What you will do:
Please return each entry exactly as it appears, but not the pictures.

The input:
* * *

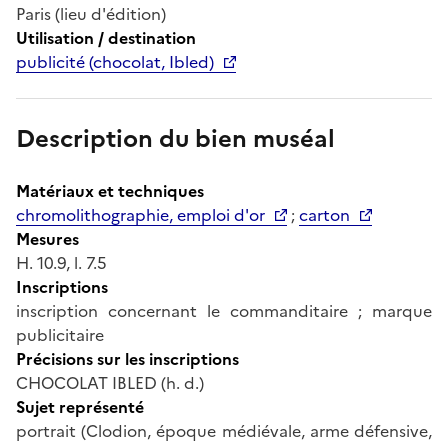
Paris (lieu d'édition)
Utilisation / destination
publicité (chocolat, Ibled)
Description du bien muséal
Matériaux et techniques
chromolithographie, emploi d'or
;
carton
Mesures
H. 10.9, l. 7.5
Inscriptions
inscription concernant le commanditaire ; marque
publicitaire
Précisions sur les inscriptions
CHOCOLAT IBLED (h. d.)
Sujet représenté
portrait (Clodion, époque médiévale, arme défensive,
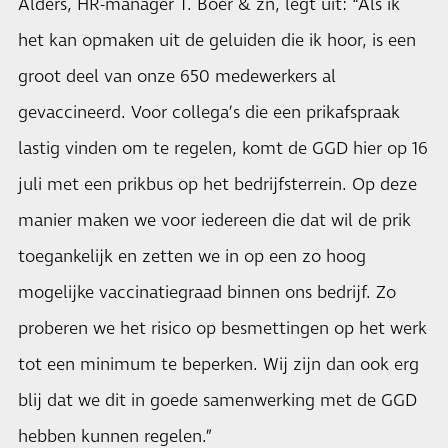
Alders, HR-manager T. Boer & zn, legt uit: “Als ik
het kan opmaken uit de geluiden die ik hoor, is een
groot deel van onze 650 medewerkers al
gevaccineerd. Voor collega’s die een prikafspraak
lastig vinden om te regelen, komt de GGD hier op 16
juli met een prikbus op het bedrijfsterrein. Op deze
manier maken we voor iedereen die dat wil de prik
toegankelijk en zetten we in op een zo hoog
mogelijke vaccinatiegraad binnen ons bedrijf. Zo
proberen we het risico op besmettingen op het werk
tot een minimum te beperken. Wij zijn dan ook erg
blij dat we dit in goede samenwerking met de GGD
hebben kunnen regelen.”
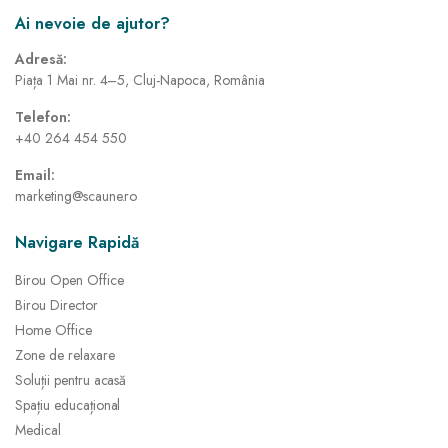
Ai nevoie de ajutor?
Adresă:
Piața 1 Mai nr. 4–5, Cluj-Napoca, România
Telefon:
+40 264 454 550
Email:
marketing@scaune.ro
Navigare Rapidă
Birou Open Office
Birou Director
Home Office
Zone de relaxare
Soluții pentru acasă
Spațiu educațional
Medical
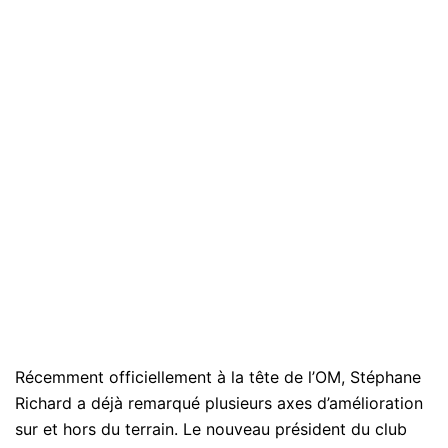
Récemment officiellement à la tête de l’OM, Stéphane
Richard a déjà remarqué plusieurs axes d’amélioration
sur et hors du terrain. Le nouveau président du club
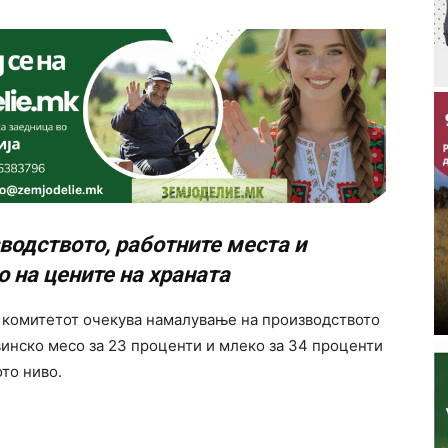
одството, работните места и
 на цените на храната
, комитетот очекува намалување на производството
винско месо за 23 проценти и млеко за 34 проценти
ото ниво.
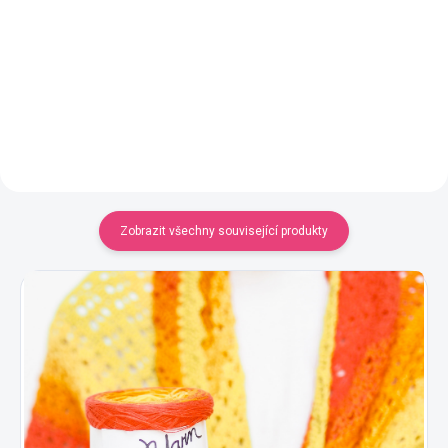
Jednobarevná příze
Jednobarevná příze
YarnMellow o délce 500m
YarnMellow o délce 500m
320 Kč
320 Kč
Detail
Detail
Zobrazit všechny související produkty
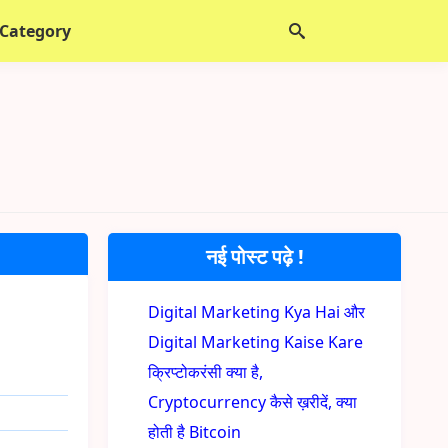
 Category
नई पोस्ट पढ़े !
Digital Marketing Kya Hai और
Digital Marketing Kaise Kare
क्रिप्टोकरंसी क्या है,
Cryptocurrency कैसे ख़रीदें, क्या
होती है Bitcoin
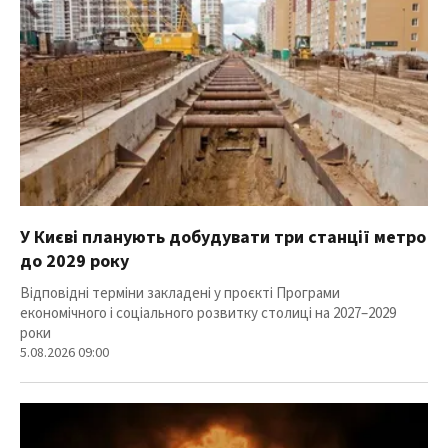
У Києві планують добудувати три станції метро
до 2029 року
Відповідні терміни закладені у проєкті Програми
економічного і соціального розвитку столиці на 2027–2029
роки
5.08.2026 09:00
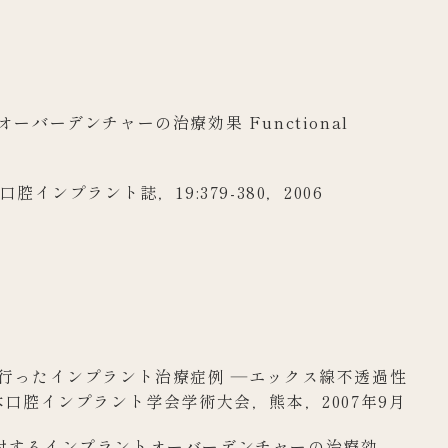
ーデンチャーの治療効果 Functional
icit.日口腔インプラント誌，19:379-380，2006
行ったインプラント治療症例 ―エックス線不透過性
本口腔インプラント学会学術大会，熊本，2007年9月
対するインプラントオーバーデンチャーの治療効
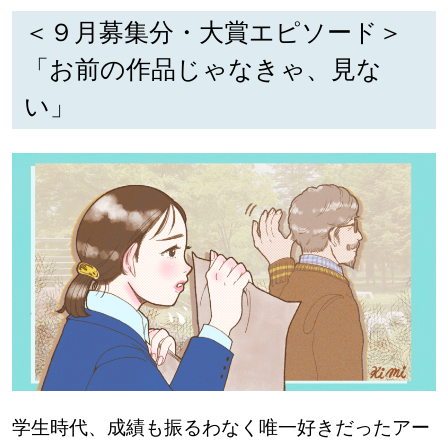
【道央のお気に入りを見つけたい】
＜９月募集分・大賞エピソード＞
【道北のお気に入りを見つけたい】
「お前の作品じゃなきゃ、見な
い」
【道東のお気に入りを見つけたい】
北海道で暮らす、あなたとつくる、
明日への”きっかけ”WEBマガジン
学生時代、成績も振るわなく唯一好きだったアー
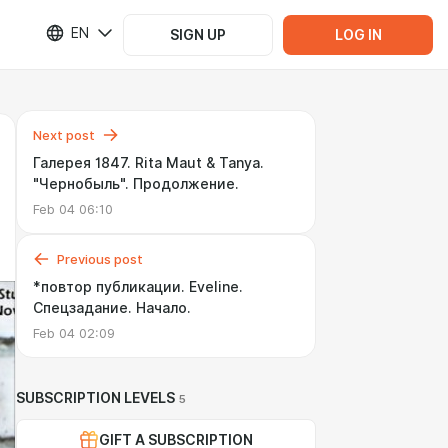
EN
SIGN UP
LOG IN
Next post
Галерея 1847. Rita Maut & Tanya.
"Чернобыль". Продолжение.
Feb 04 06:10
Previous post
*повтор публикации. Eveline.
Спецзадание. Начало.
Feb 04 02:09
SUBSCRIPTION LEVELS
5
GIFT A SUBSCRIPTION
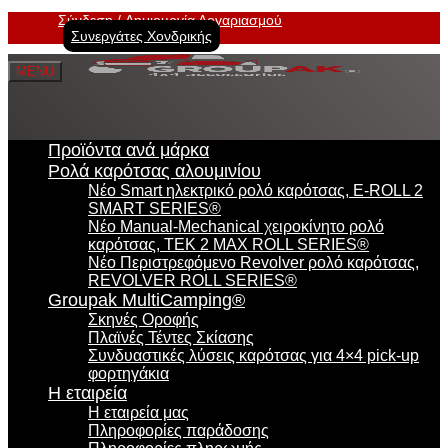
Σύνδεση
Δημιουργία Λογαριασμού
Συνεργάτες Χονδρικής
MENU
Προϊόντα ανά μάρκα
Ρολά καρότσας αλουμινίου
Νέο Smart ηλεκτρικό ρολό καρότσας, E-ROLL 2
SMART SERIES®
Νέο Manual-Mechanical χειροκίνητο ρολό
καρότσας, TEK 2 MAX ROLL SERIES®
Νέο Περιστρεφόμενο Revolver ρολό καρότσας,
REVOLVER ROLL SERIES®
Groupak MultiCamping®
Σκηνές Οροφής
Πλαϊνές Τέντες Σκίασης
Συνδυαστικές λύσεις καρότσας για 4×4 pick-up
φορτηγάκια
Η εταιρεία
Η εταιρεία μας
Πληροφορίες παράδοσης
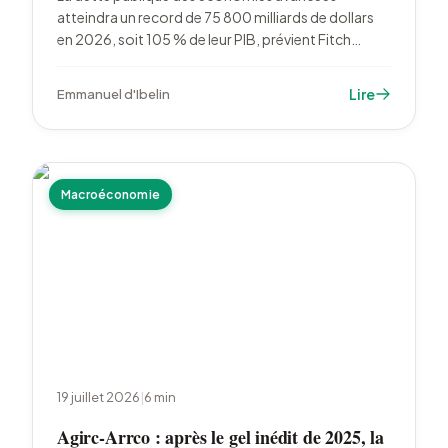
atteindra un record de 75 800 milliards de dollars
en 2026, soit 105 % de leur PIB, prévient Fitch
Ratings. L'agence pointe des déficits budgétaires
élevés, la pression des dépenses de défense et une
Lire
Emmanuel d'Ibelin
capacité amoindrie à absorber les chocs.
Macroéconomie
19 juillet 2026
|
6
min
Agirc-Arrco : après le gel inédit de 2025, la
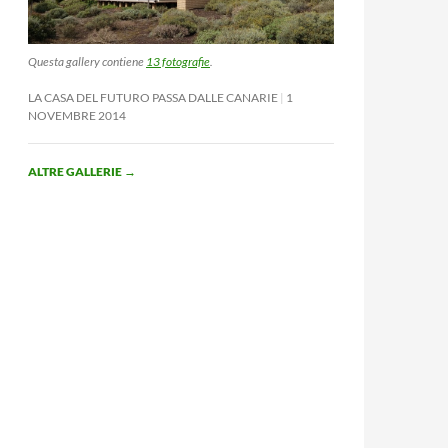
Questa gallery contiene
13 fotografie
.
LA CASA DEL FUTURO PASSA DALLE CANARIE
1
NOVEMBRE 2014
ALTRE GALLERIE
→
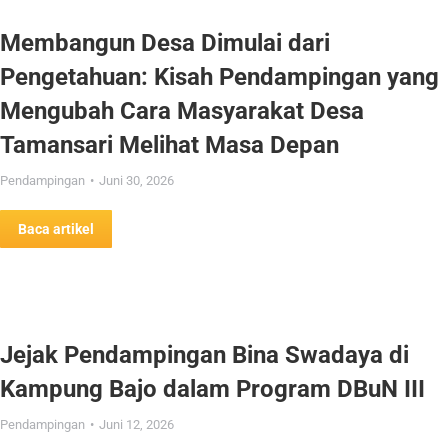
Membangun Desa Dimulai dari
Pengetahuan: Kisah Pendampingan yang
Mengubah Cara Masyarakat Desa
Tamansari Melihat Masa Depan
Pendampingan
Juni 30, 2026
Baca artikel
Jejak Pendampingan Bina Swadaya di
Kampung Bajo dalam Program DBuN III
Pendampingan
Juni 12, 2026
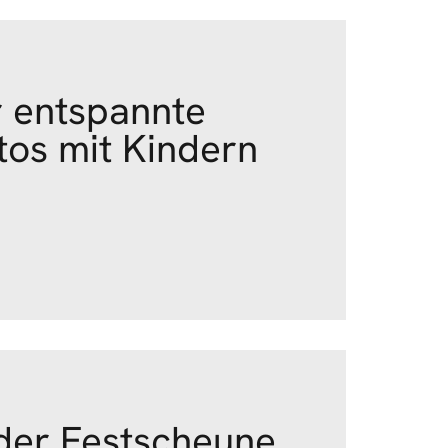
r entspannte
tos mit Kindern
 der Festscheune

* * *

Response:
Paris (lieu d'édition)
Utilisation / destination
publicité (chocolat, Ibled)
Description du bien muséal
Matériaux et techniques
chromolithographie, emploi d'or
;
carton
Mesures
H. 10.9, l. 7.5
Inscriptions
inscription concernant le commanditaire ; marque
publicitaire
Précisions sur les inscriptions
CHOCOLAT IBLED (h. d.)
Sujet représenté
portrait (Clodion, époque médiévale, arme défensive,
Alders, HR-manager T. Boer & zn, legt uit: “Als ik
het kan opmaken uit de geluiden die ik hoor, is een
groot deel van onze 650 medewerkers al
gevaccineerd. Voor collega’s die een prikafspraak
lastig vinden om te regelen, komt de GGD hier op 16
juli met een prikbus op het bedrijfsterrein. Op deze
manier maken we voor iedereen die dat wil de prik
toegankelijk en zetten we in op een zo hoog
mogelijke vaccinatiegraad binnen ons bedrijf. Zo
proberen we het risico op besmettingen op het werk
tot een minimum te beperken. Wij zijn dan ook erg
blij dat we dit in goede samenwerking met de GGD
hebben kunnen regelen.”
Ai nevoie de ajutor?
Adresă:
Piața 1 Mai nr. 4–5, Cluj-Napoca, România
Telefon:
+40 264 454 550
Email:
marketing@scaune.ro
Navigare Rapidă
Birou Open Office
Birou Director
Home Office
Zone de relaxare
Soluții pentru acasă
Spațiu educațional
Medical
Récemment officiellement à la tête de l’OM, Stéphane
Richard a déjà remarqué plusieurs axes d’amélioration
sur et hors du terrain. Le nouveau président du club
одството, работните места и
 на цените на храната
, комитетот очекува намалување на производството
винско месо за 23 проценти и млеко за 34 проценти
ото ниво.
Jednobarevná příze
Jednobarevná příze
YarnMellow o délce 500m
YarnMellow o délce 500m
320 Kč
320 Kč
Detail
Detail
Zobrazit všechny související produkty
 Category
नई पोस्ट पढ़े !
Digital Marketing Kya Hai और
Digital Marketing Kaise Kare
क्रिप्टोकरंसी क्या है,
Cryptocurrency कैसे ख़रीदें, क्या
होती है Bitcoin
У Києві планують добудувати три станції метро
до 2029 року
Відповідні терміни закладені у проєкті Програми
економічного і соціального розвитку столиці на 2027–2029
роки
5.08.2026 09:00
ーデンチャーの治療効果 Functional
icit.日口腔インプラント誌，19:379-380，2006
行ったインプラント治療症例 ―エックス線不透過性
本口腔インプラント学会学術大会，熊本，2007年9月
対するインプラントオーバーデンチャーの治療効
【道央のお気に入りを見つけたい】
＜９月募集分・大賞エピソード＞
【道北のお気に入りを見つけたい】
「お前の作品じゃなきゃ、見な
い」
【道東のお気に入りを見つけたい】
北海道で暮らす、あなたとつくる、
明日への”きっかけ”WEBマガジン
学生時代、成績も振るわなく唯一好きだったアー
EN
SIGN UP
LOG IN
Next post
Галерея 1847. Rita Maut & Tanya.
"Чернобыль". Продолжение.
Feb 04 06:10
Previous post
*повтор публикации. Eveline.
Спецзадание. Начало.
Feb 04 02:09
SUBSCRIPTION LEVELS
5
GIFT A SUBSCRIPTION
Σύνδεση
Δημιουργία Λογαριασμού
Συνεργάτες Χονδρικής
MENU
Προϊόντα ανά μάρκα
Ρολά καρότσας αλουμινίου
Νέο Smart ηλεκτρικό ρολό καρότσας, E-ROLL 2
SMART SERIES®
Νέο Manual-Mechanical χειροκίνητο ρολό
καρότσας, TEK 2 MAX ROLL SERIES®
Νέο Περιστρεφόμενο Revolver ρολό καρότσας,
REVOLVER ROLL SERIES®
Groupak MultiCamping®
Σκηνές Οροφής
Πλαϊνές Τέντες Σκίασης
Συνδυαστικές λύσεις καρότσας για 4×4 pick-up
φορτηγάκια
Η εταιρεία
Η εταιρεία μας
Πληροφορίες παράδοσης
atteindra un record de 75 800 milliards de dollars
en 2026, soit 105 % de leur PIB, prévient Fitch
Ratings. L'agence pointe des déficits budgétaires
élevés, la pression des dépenses de défense et une
Lire
Emmanuel d'Ibelin
capacité amoindrie à absorber les chocs.
Macroéconomie
19 juillet 2026
|
6
min
Agirc-Arrco : après le gel inédit de 2025, la
Questa gallery contiene
13 fotografie
.
LA CASA DEL FUTURO PASSA DALLE CANARIE
1
NOVEMBRE 2014
ALTRE GALLERIE
→
Membangun Desa Dimulai dari
Pengetahuan: Kisah Pendampingan yang
Mengubah Cara Masyarakat Desa
Tamansari Melihat Masa Depan
Pendampingan
Juni 30, 2026
Baca artikel
Jejak Pendampingan Bina Swadaya di
Kampung Bajo dalam Program DBuN III
Pendampingan
Juni 12, 2026
r entspannte
tos mit Kindern
 der Festscheune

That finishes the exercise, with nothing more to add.